■ **EXERCISES TO COMPLETE**:
**A)** Decide whether each statement agrees with the text on Brexit and Scottish salmon exports: (i) the extra Export Health Certificates are expected to cost the sector at least £1.3 million each year; (ii) salmon farmers have been told there will not be enough staff to handle the extra paperwork; (iii) the main market for the salmon is at Boulogne-sur-Mer. Answer yes or no for each, quoting the deciding words of the text.
**B)** Please carry on the text about Brexit and Scottish salmon exports, starting right after its final sentence.

■ **TEXT UNDER STUDY**:
The Brexit deal with the EU will mean increased costs and potential disruption to transport for the UK’s number 1 export industry says the Scottish Salmon Producers Organisation. In a week of transport chaos with millions of pounds of losses caused by border disruption between the UK and continental Europe which continues, Tavish Scott, chief executive of the Scottish Salmon Producers Organisation (SSPO) said:
“We are pleased the negotiators have at last secured a deal. This will alleviate some of the serious problems that would come from a ‘no deal’ Brexit.
“But we still have concerns. The disruption at the Channel right now is hitting our members ability to export. Brexit means the Scottish salmon sector now face the reality of lots more red tape, bureaucracy and paperwork which are the reality of the extra trade barriers which come with Brexit.
“So until we see how this UK-EU agreement actually works in practice, it is impossible to make a clear judgement on how the new trading arrangement in 2021 will affect salmon farming.”
As seen in the last few days, transport disruption on either side of the Channel will result in salmon arriving late, or not at all, at the main market in Boulogne-sur-Mer. Commercially this will result in enforced discounts or lost sales to salmon farming companies.
The salmon sector is also concerned about the new Brexit requirement for tens of thousands of Export Health Certificates (EHCs) from 1st January. Salmon farmers have been assured there will be enough staff to process the extra paperwork. But there is still considerable uncertainty as to whether arrangements will work as planned. The cost of the extra EHCs is expected to be at least £1.3 million to the sector every year – a cost that did not exist prior to Brexit.
Mr Scott said:
“We need the new transport hub at Larkhall to process the majority of these export certificates swiftly and smoothly. Many organisations have put considerable efforts into ensuring this happens and we are very grateful for that.

■ **EXERCISE DATA**:

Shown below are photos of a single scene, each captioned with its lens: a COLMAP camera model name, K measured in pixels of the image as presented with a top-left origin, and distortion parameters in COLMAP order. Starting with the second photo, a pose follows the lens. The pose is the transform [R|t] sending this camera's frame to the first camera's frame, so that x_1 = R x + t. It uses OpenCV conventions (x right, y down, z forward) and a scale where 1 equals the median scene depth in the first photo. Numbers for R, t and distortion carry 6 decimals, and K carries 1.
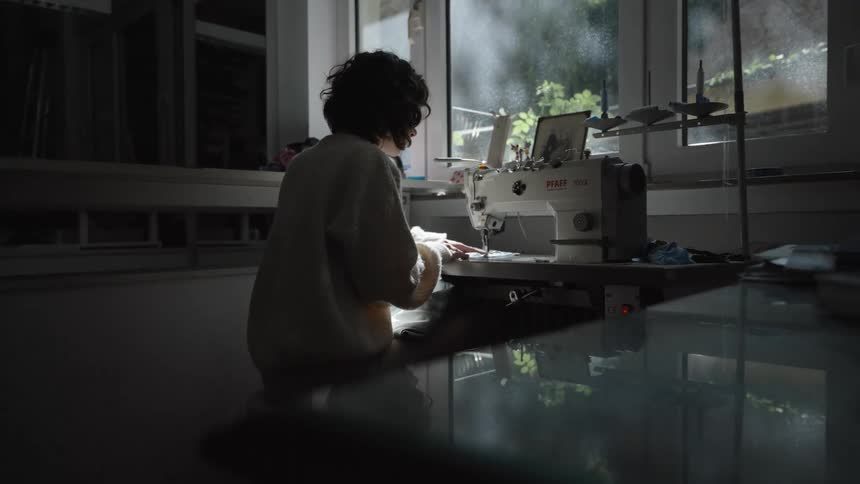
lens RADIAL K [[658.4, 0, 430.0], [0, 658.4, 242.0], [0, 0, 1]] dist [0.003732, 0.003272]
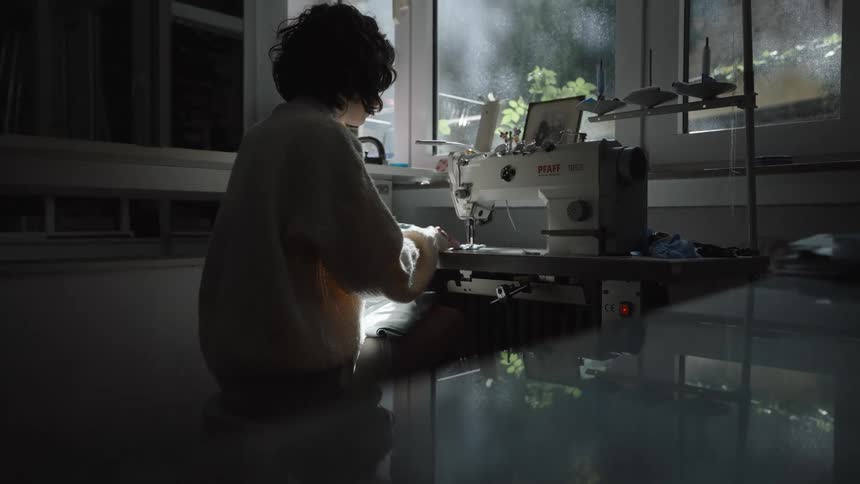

■ **ANSWERS TO EACH TASK**:
**A)**
(i) Yes: "The cost of the extra EHCs is expected to be at least £1.3 million to the sector every year"
(ii) No: "Salmon farmers have been assured there will be enough staff to process the extra paperwork."
(iii) Yes: "the main market in Boulogne-sur-Mer"

**B)**
“But salmon farming’s big worry remains the potential for disruption at the Channel. Salmon is a perishable product and any delay in getting the fish to our European markets will have serious consequences. If consignments end up being stuck in queues of traffic for hours, the knock-on effects on eventual market price can be severe. That is exactly what we have seen since Sunday. So the omens are not good.
“It is up to the UK Government to now deliver on their numerous promises that Brexit will help the economy. We are all watching.”
Mr Scott said that the SSPO would be maintaining daily engagement with the governments in both Edinburgh and London on the sector’s behalf.
Background notes on Scottish salmon exports:
- In 2019, over 53,000 tonnes of whole, fresh/chilled Scottish salmon were exported to the European Union with an export valuation of over £320 million.
- The EU market helps make Scottish salmon the UK’s largest food export (2019 data).
- The EU accounted for 56 per cent of all Scottish salmon exports (95,000 tonnes) and 52 per cent of the total value in 2019 (over £620 million).
- In the twelve months to October, the value of global exports has been £482 million – down -£143 million or 23 per cent lower compared with FY 2019.
- During 2020, exports have become more focussed in Europe – due to geography and access to further processors. In the twelve months to October, the EU accounted for over two-thirds of all volumes and 63 per cent of the global value of exports.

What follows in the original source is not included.